Overheads settled before shares paid out. That’s the way it worked. With the net totalled, the outrigger damaged, and the crappiest haul of the season on ice down below, Ian could see a lean fortnight ahead of him, until the Skip was ready to take his boat out again.
Tom realised he’d be best avoiding the bars in Port Lawrence for a while. At least until Ian and Duncan had been out again, and found themselves flush with money once more.
‘If we lose the net we lose the evening haul,’ Ian said bitterly.
‘Leave him be,’ said Jeff, ‘I’ve already spoken to him.’
Ian studied the display carefully, trying to comprehend the three-dimensional shape described by the two-dimensional profile on the screen.
‘Is that a shipwreck, Skip?’
‘Yeah. There’re no rocks out here. This section of the banks is nothing but sixty miles of flat silt. It’s just great I find the one shipwreck out here when my net’s down. Just fucking great.’
Ian continued to study the form on the sounder. It was fifty feet long and pretty flat, peaking at one end with a tall spike.
‘That’s a wreck all right, Skip. Reckon maybe that spike there’s a mast or something?’
Jeff looked closely. ‘Maybe.’
Tom pointed at the screen. ‘It doesn’t look like a ship.’
The other two turned to look at him.
‘I said I don’t think it’s a ship.’
‘Well, I don’t care whether it’s a ship, the body of Moby Dick or the lost city of Atlantis, the damn thing’s got my net and it’s going to chew it up pretty good before I get it back.’
Tom’s cheeks continued to burn under their withering gaze. But he knew that wasn’t the profile of a boat. It was obvious if you looked at it right.
‘So,’ said Jeff tiredly, the force of his anger spent leaving him feeling only exhausted resignation, ‘given that this is the seabed we’re looking at, if it’s not a ship, what the hell do you think it is?’
‘It’s a plane,’ said Tom with a voice he’d hoped would sound certain and confident, but in fact came out as little more than a whisper.
Chapter 1
Chris Roland adjusted the arrangement of photographs on the table in the conference room. He had spent last night in his hotel room at the Marriott reviewing the contact sheets and from this he had carefully picked out several dozen of the most striking images. He’d developed and printed them in the en-suite bathroom through the early hours of this morning.
He was exhausted.
He caught a glimpse of himself in one of the glass partition walls that separated the conference room from the rest of News Fortnite ’s open-plan office. A tall and gaunt apparition stared back at him, his weather-tanned forehead at odds with the fish-belly white of his recently shaved chin and topped off with a marine buzz cut. Chris shook his head and smiled. He looked like the top half of his head had been zapped by a ray gun.
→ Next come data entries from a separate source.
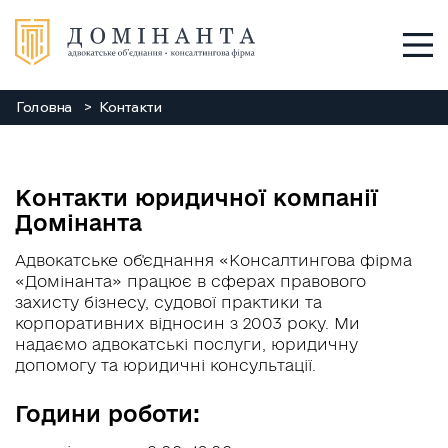
Головна
Контакти
Послуги
Про нас
Контакти юридичної компанії
Домінанта
Команда
Адвокатське об'єднання «Консалтингова фірма
Новини
«Домінанта» працює в сферах правового
захисту бізнесу, судової практики та
корпоративних відносин з 2003 року. Ми
Заходи
надаємо адвокатські послуги, юридичну
допомогу та юридичні консультації.
Контакти
Години роботи:
+38 048 784 88 88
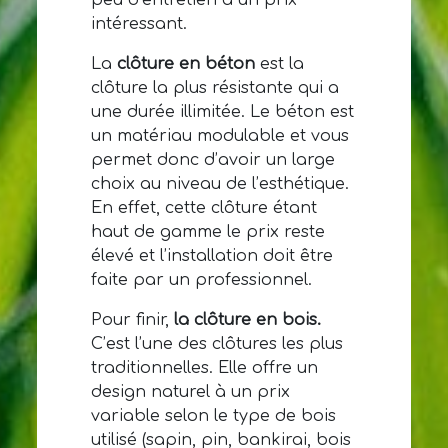
intéressant.
La
clôture en béton
est la
clôture la plus résistante qui a
une durée illimitée. Le béton est
un matériau modulable et vous
permet donc d’avoir un large
choix au niveau de l’esthétique.
En effet, cette clôture étant
haut de gamme le prix reste
élevé et l’installation doit être
faite par un professionnel.
Pour finir,
la clôture en bois.
C’est l’une des clôtures les plus
traditionnelles. Elle offre un
design naturel à un prix
variable selon le type de bois
utilisé (sapin, pin, bankirai, bois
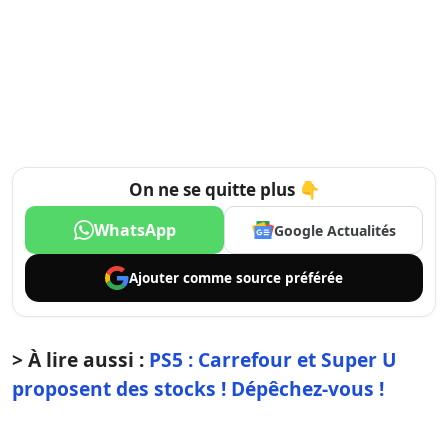
On ne se quitte plus 👇
WhatsApp
Google Actualités
Ajouter comme
source préférée
> À lire aussi :
PS5 : Carrefour et Super U
proposent des stocks ! Dépêchez-vous !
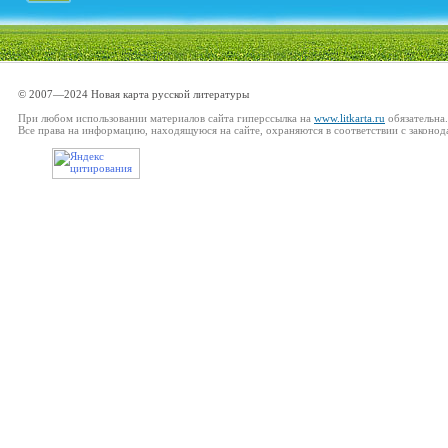
© 2007—2024 Новая карта русской литературы
При любом использовании материалов сайта гиперссылка на
www.litkarta.ru
обязательна.
Все права на информацию, находящуюся на сайте, охраняются в соответствии с законод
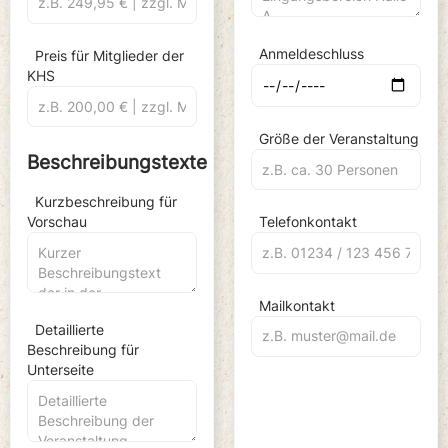
Anmeldeschluss
Preis für Mitglieder der
KHS
Größe der Veranstaltung
Beschreibungstexte
Kurzbeschreibung für
Vorschau
Telefonkontakt
Mailkontakt
Detaillierte
Beschreibung für
Unterseite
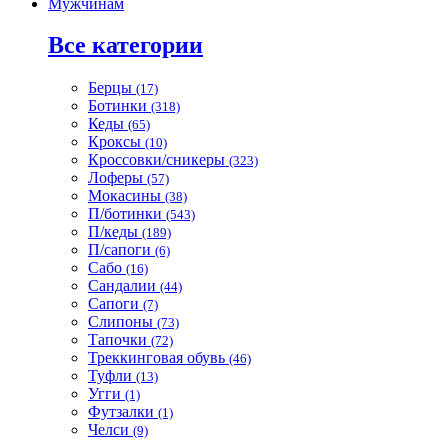
Мужчинам
Все категории
Берцы
(17)
Ботинки
(318)
Кеды
(65)
Кроксы
(10)
Кроссовки/сникеры
(323)
Лоферы
(57)
Мокасины
(38)
П/ботинки
(543)
П/кеды
(189)
П/сапоги
(6)
Сабо
(16)
Сандалии
(44)
Сапоги
(7)
Слипоны
(73)
Тапочки
(72)
Треккинговая обувь
(46)
Туфли
(13)
Угги
(1)
Футзалки
(1)
Челси
(9)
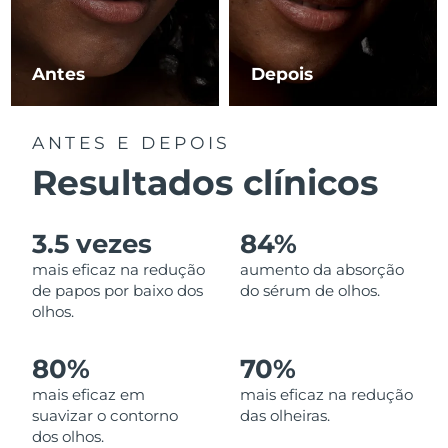
Luxemburgo
Entrega prevista
09/08/2026
Macau, RAE da
Antes
Depois
Entrega prevista
11/08/2026
China
Malásia
Entrega prevista
12/08/2026
ANTES E DEPOIS
Resultados clínicos
Malta
Entrega prevista
09/08/2026
México
Entrega prevista
13/08/2026
3.5 vezes
84%
mais eficaz na redução
aumento da absorção
Mônaco
Entrega prevista
10/08/2026
de papos por baixo dos
do sérum de olhos.
olhos.
Países Baixos
Entrega prevista
09/08/2026
80%
70%
Nova Zelândia
Entrega prevista
09/08/2026
mais eficaz em
mais eficaz na redução
suavizar o contorno
das olheiras.
Noruega
Entrega prevista
09/08/2026
dos olhos.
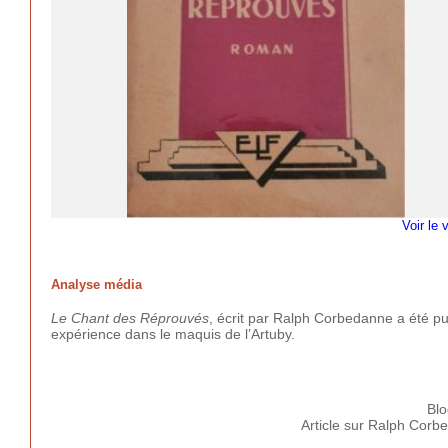
Voir le 
Analyse média
Le Chant des Réprouvés
, écrit par Ralph Corbedanne a été pub
expérience dans le maquis de l’Artuby.
Blo
Article sur Ralph Corb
His coarse brown hair had grown long, and he’d developed a full beard while on the last assignment, a wildlife shoot on the island of South Georgia. He’d begun to look like one of those hairy geeks they wheel out from time to time to talk about the good old pioneering days of the computer industry. Guys who looked like they could do with a little help-me-out cash but whose handful of gratis Apple or Microsoft shares are worth billions.
After clearing immigration at JFK, he’d headed for a barber, yearning to feel the smoothness of his chin once more and lose the dead weight of his long, greasy hair tied up carelessly in a ponytail.
As the interminably itchy and aggravating facial hair was whisked away by the barber, Chris had been shocked by how thin his face had become. The last few months of existing on a basic hi-sugar diet and spending all day long in the freezing winds of the South Atlantic seemed to have robbed his face of any spare fat. He knew if his mother could have seen him then, she’d have scolded him for not eating properly.
Chris’s focus extended beyond his reflection in the glass towards a trim, silver-haired woman moving swiftly. He watched her weave her slight frame across the open-plan floor of the Features Section through a labyrinth of shoulder-high partitions towards the conference room. She was moving quickly and purposefully towards him, not a woman you’d ever want to risk keeping waiting, he fancied. Clearly she was running late with her own strictly imposed schedule. Chris had time enough to hurriedly straighten a couple of the pictures before Elaine Swisson, the deputy editor of News Fortnite, pushed open the door to the conference room and entered.
‘Hey, Chris, how’s my favourite little cockney urchin doing?’ she said with a no-nonsense Brooklyn accent.
Chris had once described Elaine to a friend by asking him to visualise Susan Sarandon’s older, more aggressive sister. He wasn’t sure whether the actress even had an older sister, but if she did, Elaine should be her.